• Stichting Tijssen
  • Heemstede
  • NL
  • 2001

The project concerns the conversion of a detached house with a small private garden into a hospice: a place where fatally ill people can spend their last days in a relatively homely environment. The existing building was found in very poor condition, technically as well as architecturally. Poorly built and designed from start, it apparently was altered for the worse many times during the past century, bits and pieces changed and added, finally leaving it in a deplorable condition. For this reason and in order to meet the new functional program the building required a drastic alteration, inside as well as outside.

The project intends to re-make the existing building as it never was. In other words: it intends to restore the building in a condition that never existed before, but, judging on its, in relation to the existing, self-evident new plans and appearance apparently could have. All deviant exterior additions are demolished and the pitched roof is extended over the existing terrace, in order to create the clear and freestanding rectangular volume that never existed before. Existing interior walls and constructions are demolished and several rooms are united in order to provide the plans with an internal logic they never had. A new extension that provides the required extra space is carefully wrapped around the new volume and fitted in with the new plans as if it was always there.

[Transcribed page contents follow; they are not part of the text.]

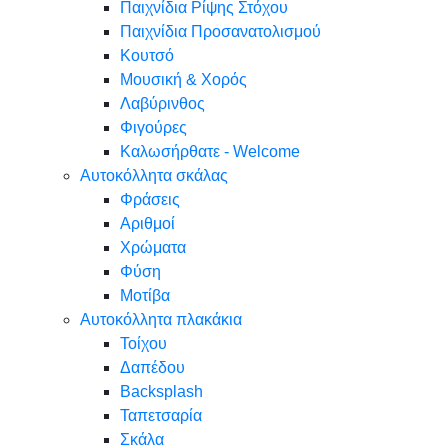
Παιχνίδια Ρίψης Στόχου
Παιχνίδια Προσανατολισμού
Κουτσό
Μουσική & Χορός
Λαβύρινθος
Φιγούρες
Καλωσήρθατε - Welcome
Αυτοκόλλητα σκάλας
Φράσεις
Αριθμοί
Χρώματα
Φύση
Μοτίβα
Αυτοκόλλητα πλακάκια
Τοίχου
Δαπέδου
Backsplash
Ταπετσαρία
Σκάλα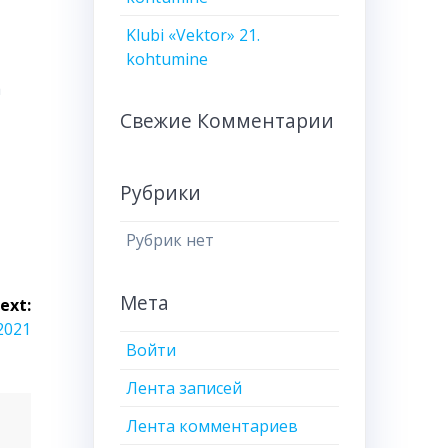
Klubi «Vektor» 21.
kohtumine
a
a
Свежие Комментарии
Рубрики
Рубрик нет
Мета
ext:
.2021
Войти
Лента записей
Лента комментариев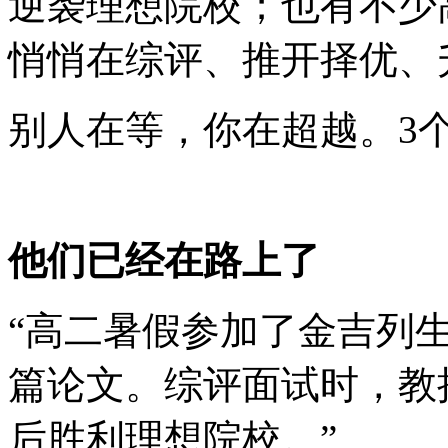
逆袭理想院校；也有不少
悄悄在综评、推开择优、
别人在等，你在超越。3
他们已经在路上了
“高二暑假参加了金吉列
篇论文。综评面试时，教授
后胜利理想院校。”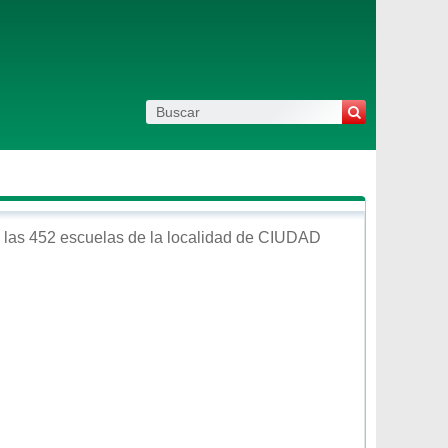
las 452 escuelas de la localidad de
CIUDAD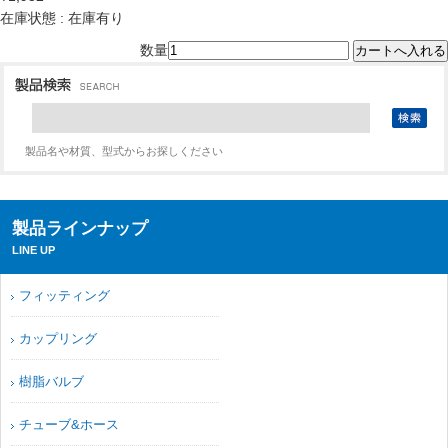
在庫状態 : 在庫有り
数量
製品名や材質、型式からお探しください
製品ラインナップ
LINE UP
フィッティング
カップリング
樹脂バルブ
チューブ&ホース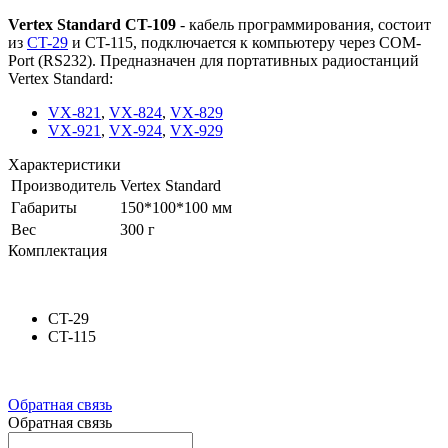
Vertex Standard CT-109
- кабель программирования, состоит
из
CT-29
и CT-115, подключается к компьютеру через COM-
Port (RS232). Предназначен для портативных радиостанций
Vertex Standard:
VX-821
,
VX-824
,
VX-829
VX-921
,
VX-924
,
VX-929
Характеристики
Производитель
Vertex Standard
Габариты
150*100*100 мм
Вес
300 г
Комплектация
CT-29
CT-115
Обратная связь
Обратная связь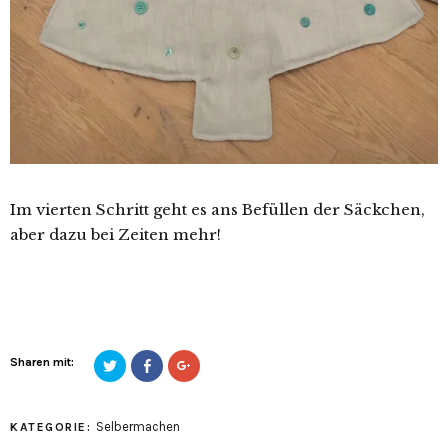
Im vierten Schritt geht es ans Befüllen der Säckchen,
aber dazu bei Zeiten mehr!
Sharen mit:
Klicken,
Klicke
Zum
um
hier,
Teilen
es
um
auf
per
auf
Google+
Twitter
Facebook
anklicken
zu
zu
(Wird
Selbermachen
KATEGORIE:
teilen
teilen
in
(Wird
(Wird
neuem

Finally, in order to express the ambiguity of this modest attempt to falsify architectural history, the red brick facade at the rear of the building, including the new extension, is roughly painted the color of the nostalgically brutalist, concrete edge of the new ‘toit jardin’, creating a literally two-faced house. In front of the building nothing appears to have changed, but turning around at the back the same architecture appears to be rather different. An ambiguity that is further enhanced by the new wooden entrance door realized at the back, which is symmetrical and identical with the existing one in front. It turns front and back commutable and in a way opens up the area of private gardens within the urban block of detached and semi-detached houses. A circular footpath connects both doors with the street and with each other, affirming the autonomy of the architectural object, while offering a short, but potentially continuous walk around the house.